>> BEGIN

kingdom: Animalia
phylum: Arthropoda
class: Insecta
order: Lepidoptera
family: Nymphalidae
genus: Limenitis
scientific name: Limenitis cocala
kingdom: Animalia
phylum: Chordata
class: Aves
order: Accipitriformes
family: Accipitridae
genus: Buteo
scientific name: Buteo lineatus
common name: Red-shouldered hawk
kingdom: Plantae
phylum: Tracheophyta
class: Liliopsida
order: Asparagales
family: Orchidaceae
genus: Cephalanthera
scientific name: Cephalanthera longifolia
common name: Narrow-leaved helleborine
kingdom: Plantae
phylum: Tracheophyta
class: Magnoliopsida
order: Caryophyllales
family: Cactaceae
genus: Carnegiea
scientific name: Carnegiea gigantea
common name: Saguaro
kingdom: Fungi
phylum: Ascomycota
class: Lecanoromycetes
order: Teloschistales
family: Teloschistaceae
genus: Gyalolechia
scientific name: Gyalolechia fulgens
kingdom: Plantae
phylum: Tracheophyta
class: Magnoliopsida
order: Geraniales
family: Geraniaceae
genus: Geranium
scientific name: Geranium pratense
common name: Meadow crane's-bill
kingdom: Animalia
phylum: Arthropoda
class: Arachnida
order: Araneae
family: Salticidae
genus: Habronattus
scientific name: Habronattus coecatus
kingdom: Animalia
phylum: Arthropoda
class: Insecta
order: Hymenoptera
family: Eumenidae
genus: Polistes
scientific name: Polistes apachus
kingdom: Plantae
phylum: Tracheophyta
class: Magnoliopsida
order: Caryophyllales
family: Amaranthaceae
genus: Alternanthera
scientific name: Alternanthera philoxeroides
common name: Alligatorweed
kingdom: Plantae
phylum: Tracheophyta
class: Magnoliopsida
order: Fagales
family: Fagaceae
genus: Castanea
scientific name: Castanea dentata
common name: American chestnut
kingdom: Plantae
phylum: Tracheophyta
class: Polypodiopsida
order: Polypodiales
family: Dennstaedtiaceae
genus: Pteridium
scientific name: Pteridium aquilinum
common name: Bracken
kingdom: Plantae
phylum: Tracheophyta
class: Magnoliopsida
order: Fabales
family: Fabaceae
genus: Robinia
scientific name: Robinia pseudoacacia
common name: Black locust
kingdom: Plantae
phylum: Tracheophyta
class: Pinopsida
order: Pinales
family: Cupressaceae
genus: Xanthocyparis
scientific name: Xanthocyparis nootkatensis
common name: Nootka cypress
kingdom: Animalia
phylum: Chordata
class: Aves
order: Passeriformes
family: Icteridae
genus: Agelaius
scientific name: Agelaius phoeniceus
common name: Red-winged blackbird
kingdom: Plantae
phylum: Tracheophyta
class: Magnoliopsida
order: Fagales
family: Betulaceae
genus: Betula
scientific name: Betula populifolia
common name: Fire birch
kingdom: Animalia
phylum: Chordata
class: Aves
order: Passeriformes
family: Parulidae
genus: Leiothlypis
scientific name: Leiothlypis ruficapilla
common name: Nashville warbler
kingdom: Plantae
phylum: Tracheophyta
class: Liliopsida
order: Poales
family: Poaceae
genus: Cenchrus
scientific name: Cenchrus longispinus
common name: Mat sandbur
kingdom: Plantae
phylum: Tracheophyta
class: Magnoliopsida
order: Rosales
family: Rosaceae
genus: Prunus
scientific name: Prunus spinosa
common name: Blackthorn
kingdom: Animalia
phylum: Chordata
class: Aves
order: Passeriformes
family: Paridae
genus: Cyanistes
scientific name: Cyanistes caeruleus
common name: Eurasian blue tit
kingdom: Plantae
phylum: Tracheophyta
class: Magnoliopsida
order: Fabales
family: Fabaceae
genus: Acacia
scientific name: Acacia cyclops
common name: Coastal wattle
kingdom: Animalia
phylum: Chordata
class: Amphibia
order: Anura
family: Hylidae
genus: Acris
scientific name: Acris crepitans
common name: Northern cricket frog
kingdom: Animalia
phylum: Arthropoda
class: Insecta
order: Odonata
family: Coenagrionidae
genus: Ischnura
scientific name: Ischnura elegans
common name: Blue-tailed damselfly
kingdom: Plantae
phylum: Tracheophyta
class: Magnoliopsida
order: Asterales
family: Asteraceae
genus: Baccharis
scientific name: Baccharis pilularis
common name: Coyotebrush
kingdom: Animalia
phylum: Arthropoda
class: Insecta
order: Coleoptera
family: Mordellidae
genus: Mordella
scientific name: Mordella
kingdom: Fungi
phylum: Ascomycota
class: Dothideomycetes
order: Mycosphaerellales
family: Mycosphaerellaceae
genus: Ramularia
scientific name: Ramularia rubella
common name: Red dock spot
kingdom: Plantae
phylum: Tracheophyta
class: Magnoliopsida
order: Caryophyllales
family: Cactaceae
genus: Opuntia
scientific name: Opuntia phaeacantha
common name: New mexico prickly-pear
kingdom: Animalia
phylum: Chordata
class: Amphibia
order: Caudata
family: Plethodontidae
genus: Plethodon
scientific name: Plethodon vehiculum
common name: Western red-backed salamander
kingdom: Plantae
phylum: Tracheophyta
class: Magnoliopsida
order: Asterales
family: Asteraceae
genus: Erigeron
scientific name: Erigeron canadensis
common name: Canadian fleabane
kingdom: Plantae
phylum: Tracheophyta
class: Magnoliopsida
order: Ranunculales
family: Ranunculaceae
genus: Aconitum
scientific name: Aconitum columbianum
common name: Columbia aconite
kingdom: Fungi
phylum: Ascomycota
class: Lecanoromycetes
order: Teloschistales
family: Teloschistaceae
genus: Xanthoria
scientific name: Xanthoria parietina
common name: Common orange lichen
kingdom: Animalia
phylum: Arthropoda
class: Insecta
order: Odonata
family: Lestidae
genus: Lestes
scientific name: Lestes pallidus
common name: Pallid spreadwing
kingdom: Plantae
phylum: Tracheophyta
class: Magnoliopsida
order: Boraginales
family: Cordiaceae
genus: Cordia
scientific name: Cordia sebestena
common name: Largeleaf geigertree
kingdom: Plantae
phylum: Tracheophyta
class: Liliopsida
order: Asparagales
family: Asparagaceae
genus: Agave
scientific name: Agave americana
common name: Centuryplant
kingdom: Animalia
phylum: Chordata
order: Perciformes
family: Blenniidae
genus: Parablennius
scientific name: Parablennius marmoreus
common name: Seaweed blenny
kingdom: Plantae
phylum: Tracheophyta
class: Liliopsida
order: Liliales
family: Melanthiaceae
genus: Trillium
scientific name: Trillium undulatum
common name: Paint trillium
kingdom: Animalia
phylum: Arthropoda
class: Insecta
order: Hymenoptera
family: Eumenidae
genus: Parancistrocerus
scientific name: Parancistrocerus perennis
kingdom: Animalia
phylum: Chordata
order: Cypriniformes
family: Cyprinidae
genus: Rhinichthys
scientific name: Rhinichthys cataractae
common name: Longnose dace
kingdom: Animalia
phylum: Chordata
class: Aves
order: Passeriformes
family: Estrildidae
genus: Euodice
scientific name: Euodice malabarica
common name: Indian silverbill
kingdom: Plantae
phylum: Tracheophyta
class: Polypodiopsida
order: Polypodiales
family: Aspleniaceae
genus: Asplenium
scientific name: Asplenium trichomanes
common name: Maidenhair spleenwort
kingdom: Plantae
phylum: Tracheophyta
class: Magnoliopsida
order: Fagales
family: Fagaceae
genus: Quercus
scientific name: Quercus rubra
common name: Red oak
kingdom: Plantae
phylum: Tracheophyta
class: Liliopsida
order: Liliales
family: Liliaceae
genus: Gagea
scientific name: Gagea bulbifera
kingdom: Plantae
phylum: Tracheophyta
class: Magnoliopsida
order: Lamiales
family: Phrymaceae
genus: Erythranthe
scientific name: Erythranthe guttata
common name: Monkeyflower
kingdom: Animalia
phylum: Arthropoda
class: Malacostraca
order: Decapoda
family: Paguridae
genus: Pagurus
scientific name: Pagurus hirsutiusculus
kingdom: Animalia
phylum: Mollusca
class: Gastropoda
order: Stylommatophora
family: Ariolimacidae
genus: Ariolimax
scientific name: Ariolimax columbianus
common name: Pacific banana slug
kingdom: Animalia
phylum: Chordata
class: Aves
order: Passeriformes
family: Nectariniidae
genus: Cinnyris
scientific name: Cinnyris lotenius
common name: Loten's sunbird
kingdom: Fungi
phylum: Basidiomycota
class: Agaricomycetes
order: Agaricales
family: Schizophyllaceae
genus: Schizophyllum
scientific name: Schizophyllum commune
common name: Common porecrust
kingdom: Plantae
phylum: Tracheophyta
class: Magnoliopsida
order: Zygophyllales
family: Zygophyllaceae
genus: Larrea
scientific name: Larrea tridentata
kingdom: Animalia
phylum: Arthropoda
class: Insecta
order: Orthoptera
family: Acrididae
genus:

>> END

Stated problem:
Rewrite the lines of the records above as a JSON list of strings, one string per line with blank lines omitted, covering only the stretch from the line containing "family: Phrymaceae" through the end of the records.

Exercise solution:
[
  "family: Phrymaceae",
  "genus: Erythranthe",
  "scientific name: Erythranthe guttata",
  "common name: Monkeyflower",
  "kingdom: Animalia",
  "phylum: Arthropoda",
  "class: Malacostraca",
  "order: Decapoda",
  "family: Paguridae",
  "genus: Pagurus",
  "scientific name: Pagurus hirsutiusculus",
  "kingdom: Animalia",
  "phylum: Mollusca",
  "class: Gastropoda",
  "order: Stylommatophora",
  "family: Ariolimacidae",
  "genus: Ariolimax",
  "scientific name: Ariolimax columbianus",
  "common name: Pacific banana slug",
  "kingdom: Animalia",
  "phylum: Chordata",
  "class: Aves",
  "order: Passeriformes",
  "family: Nectariniidae",
  "genus: Cinnyris",
  "scientific name: Cinnyris lotenius",
  "common name: Loten's sunbird",
  "kingdom: Fungi",
  "phylum: Basidiomycota",
  "class: Agaricomycetes",
  "order: Agaricales",
  "family: Schizophyllaceae",
  "genus: Schizophyllum",
  "scientific name: Schizophyllum commune",
  "common name: Common porecrust",
  "kingdom: Plantae",
  "phylum: Tracheophyta",
  "class: Magnoliopsida",
  "order: Zygophyllales",
  "family: Zygophyllaceae",
  "genus: Larrea",
  "scientific name: Larrea tridentata",
  "kingdom: Animalia",
  "phylum: Arthropoda",
  "class: Insecta",
  "order: Orthoptera",
  "family: Acrididae",
  "genus:"
]